A new four-year, $1.2 million grant from the National Science Foundation to a team of researchers from Georgia Tech, Emory University, and the University of Rochester will help bridge this gap by funding the development of a computational assessment toolkit for PTSD patients and clinicians, called PE Collective Sensing System (PECSS). PECSS, which will sit atop the PE Coach App developed by the Veterans Health Administration and the Department of Defense, will aim to improve current treatment practices and increase the number of veterans who seek treatment.

“PECSS will allow clinicians to use automated predictions to deliver better therapeutic treatment and individualized feedback, and patients to better understand the progress they are making and how to improve their exposure exercises,” said Rosa Arriaga, a Senior Research Scientist in Georgia Tech’s School of Interactive Computing and the principal investigator on the project.

[THE INTERACTION HOUR PODCAST: IS TECHNOLOGY A GAME CHANGER FOR CARE OF PTSD PATIENTS?, FEATURING DR. ROSA ARRIAGA]

Currently, the most common and empirically-supported treatment for PTSD is “prolonged exposure” (PE) therapy. The treatment consists of imaginal exposure, where patients imagine themselves and narrate their traumatic event, and in-vivo exposure to real-world stimuli in safe but challenging environments.

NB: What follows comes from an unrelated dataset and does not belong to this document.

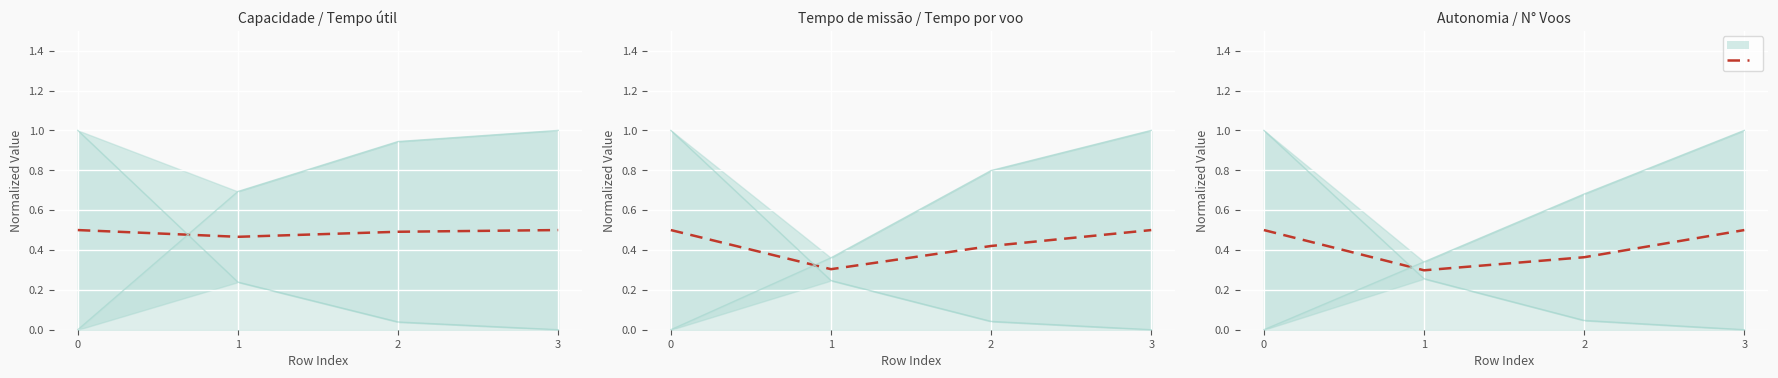

List the labels in order of value, smallest first.

1, 2, 3, 0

There are, however, challenges in data collection and extraction, which is often subjective and narrow. This project will address those challenges by developing a novel, user-tailored sensing system that can record and transfer information from exercises, continuously monitoring patients and clinicians

“Clinicians are in urgent need of methods, tools, and data to efficiently track, assess, and respond to mental health needs throughout the treatment process,” Arriaga said.

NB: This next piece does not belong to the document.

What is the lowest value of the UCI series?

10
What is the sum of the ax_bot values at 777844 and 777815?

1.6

The project will involve insights from experts in multiple fields – ubiquitous computing, human-computer interaction, applied machine learning, psychology, and more. When complete, the system will be deployed at the Emory Healthcare Veterans Program, a nationally-renowned initiative that treats members of the military suffering from PTSD.

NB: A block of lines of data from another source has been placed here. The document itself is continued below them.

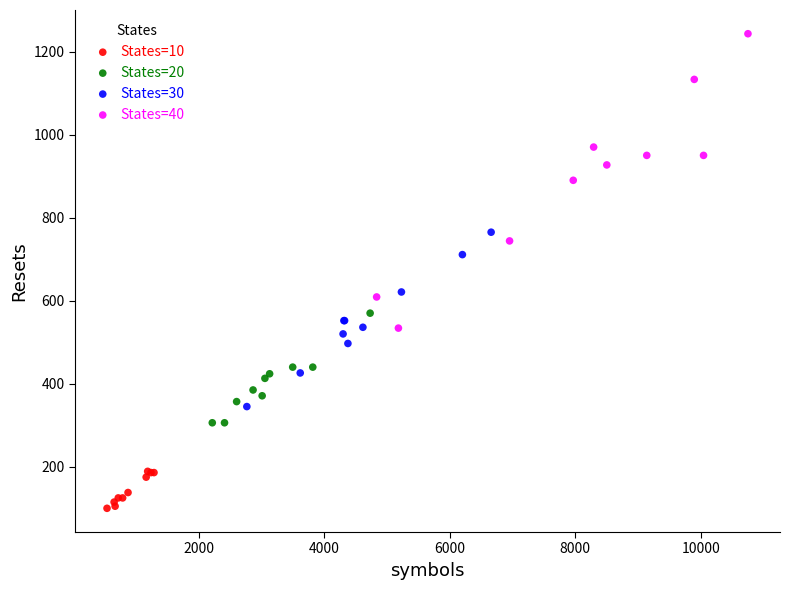

Which series contains the lowest Y value?

States=10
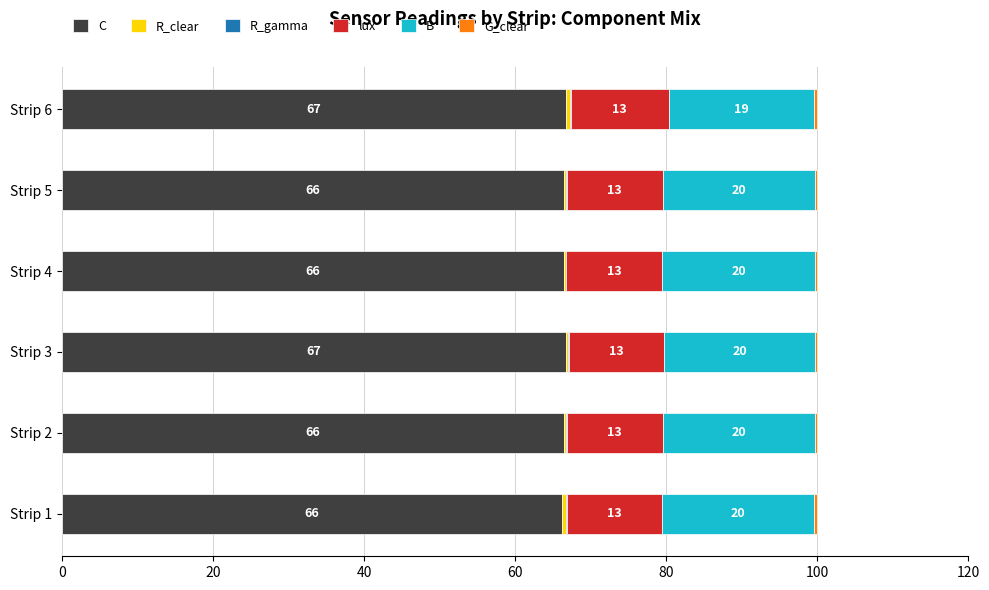

True or false: C has a value of 107.8 at Strip 2.

False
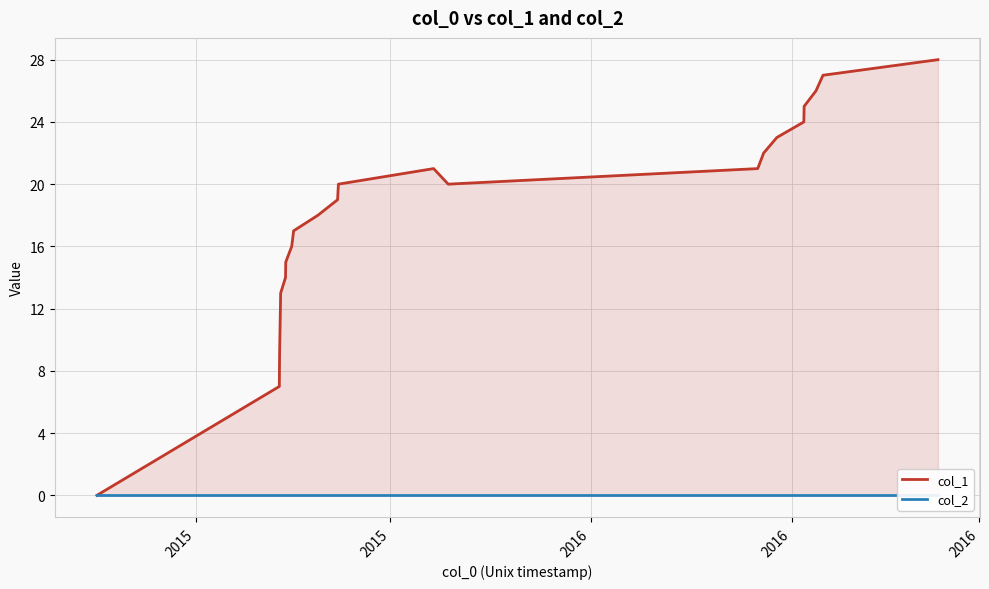

What is the maximum value shown in the chart?

28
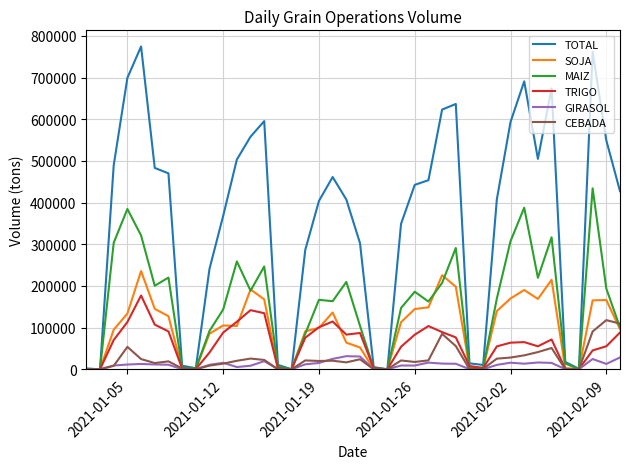

What is the difference between the maximum and minimum values in the CEBADA series?

117927.9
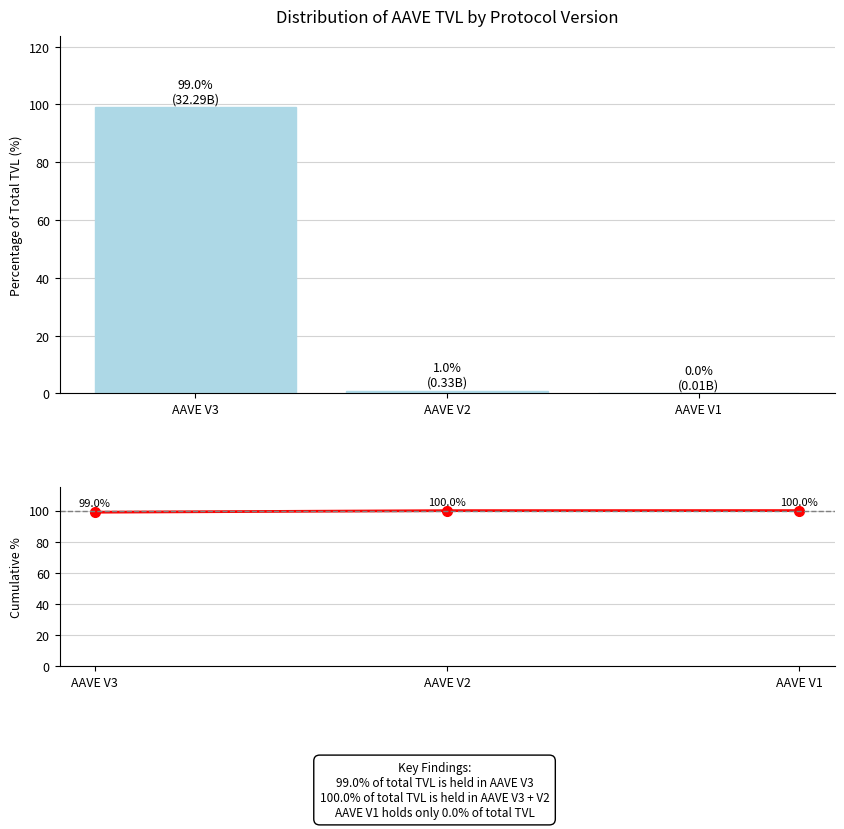

What is the difference between the second highest and minimum values in the TVL % series?

1.0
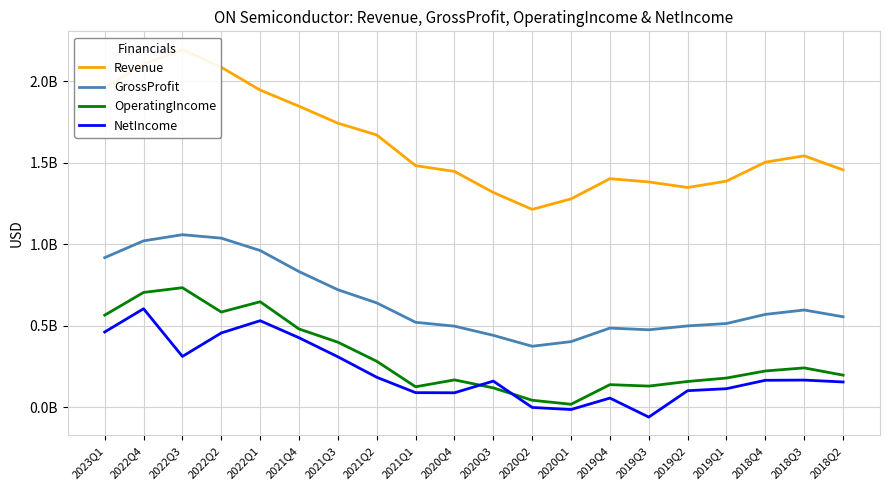

What is the spread (max minus min) of values at 2022Q3?

1880700000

“The Trauma and Anxiety Recovery Program that includes the Emory Veterans Program has been on the cutting edge in using technology to advance the care of people suffering with anxiety since it was founded by Dr. Barbara Rothbaum over 25 years ago,” said Sheila Rauch, an associate professor in Emory’s Department of Psychiatry and Behavioral Sciences and a co-principal investigator on the project.

“As a team of international experts in PTSD treatment, we integrate technology to speed response to treatment and help patients to visualize the changes as they respond to care. Our aim is to use this real-time data to find tune practice for the individual patient and learn across patients how we can improve care.”

“Mental health clinicians and their patients are in urgent need of 21st-centural methods, tools, and objective data to optimize therapy,” added Emory Assistant Professor Andrew Sherrill, another co-principal investigator. “This partnership will bring together innovators in HCI and evidence-based psychotherapy to transform mental health care for PTSD patients.”

This grant is provided under the NSF Smart and Connect Health Funding Program in its Division of Information and Intelligent Systems.